The 2012 Oscar Nominated Animated, Live Action, and Documentary Short Films are currently playing at the IFC Center.
This year’s Oscar nominees in the Animated Short Films category are illuminated by their desolate settings and underlying sense of melancholy. Depicting relationships between lonely, isolated characters and their epic landscapes, they capture men, boys, mutants, and chickens struggling to find meaning in their limited time upon the vast empty spaces of the silver screen and a fading planet. Amid expansive vistas of western prairies, English gardens, desert plains, urban wastelands, boundless oceans, and moons saturated with starlight, unlikely heroes animated in conspicuously disparate styles grapple with solitude, loneliness, and despair, their own and the world’s.
Alternately whimsical and sinister, the five nominated films veer between moments of heartache and fancy, gentle humor and emotional devastation. The best of the group by a wide margin is “Wild Life,” a Canadian film that explores the hopes and disappointments of youth with depth and understatement. Set in 1909, this accomplished piece of animated literature follows a young Englishman seeking thrills and adventure on the Canadian frontier, comparing the creation and erosion of his dreams to the “eccentric” trajectory of a comet. Reminiscent of revisionist westerns like John Williams’ “Butcher’s Crossing” and Jim Jarmusch’s “Dead Man,” it has an intelligence and sense of purpose distinctly lacking in mainstream American animation.

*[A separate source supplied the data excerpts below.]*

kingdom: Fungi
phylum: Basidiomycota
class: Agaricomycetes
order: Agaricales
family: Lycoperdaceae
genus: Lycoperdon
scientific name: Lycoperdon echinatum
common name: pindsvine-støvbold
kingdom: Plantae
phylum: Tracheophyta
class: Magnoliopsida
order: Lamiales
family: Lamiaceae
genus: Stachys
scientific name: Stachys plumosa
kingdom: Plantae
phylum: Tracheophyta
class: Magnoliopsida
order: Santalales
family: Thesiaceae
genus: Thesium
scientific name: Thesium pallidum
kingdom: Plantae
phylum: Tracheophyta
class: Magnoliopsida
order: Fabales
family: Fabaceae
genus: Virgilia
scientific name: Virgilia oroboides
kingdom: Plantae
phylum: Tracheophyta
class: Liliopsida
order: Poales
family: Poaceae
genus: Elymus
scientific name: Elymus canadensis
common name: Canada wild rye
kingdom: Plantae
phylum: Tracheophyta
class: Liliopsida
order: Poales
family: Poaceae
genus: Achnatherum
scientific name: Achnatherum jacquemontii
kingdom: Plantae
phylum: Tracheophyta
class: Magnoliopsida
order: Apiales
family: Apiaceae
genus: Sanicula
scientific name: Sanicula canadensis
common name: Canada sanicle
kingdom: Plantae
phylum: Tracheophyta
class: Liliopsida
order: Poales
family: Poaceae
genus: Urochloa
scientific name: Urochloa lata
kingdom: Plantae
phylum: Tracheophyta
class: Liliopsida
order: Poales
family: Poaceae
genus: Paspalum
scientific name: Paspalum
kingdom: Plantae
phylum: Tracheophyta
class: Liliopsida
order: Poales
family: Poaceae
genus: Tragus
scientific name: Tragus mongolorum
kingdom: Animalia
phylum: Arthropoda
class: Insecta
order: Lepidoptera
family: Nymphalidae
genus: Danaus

“The Fantastic Flying Books of Mr. Morris Lessmore,” a silent work with shades of Buster Keaton that plays like an American response to the recent Jacques Tati-inspired “L'Illusionniste,” tells the story of an avid reader who rediscovers happiness when he finds a library of magical books after a tornado destroys his former world. Along with “La Luna,” it features the kind of work that Pixar and Dreamworks should strive for on a more consistent basis in their feature films. Playing alongside the nominated films are four ecologically-themed “Highly Commended” titles, the most entertaining of which is “Skylight,” a public service announcement about the dangers of global warming that features a variety of exploding aviary and terrestrial lifeforms, especially demented penguins. It’s like an animated propaganda film directed by Werner Herzog.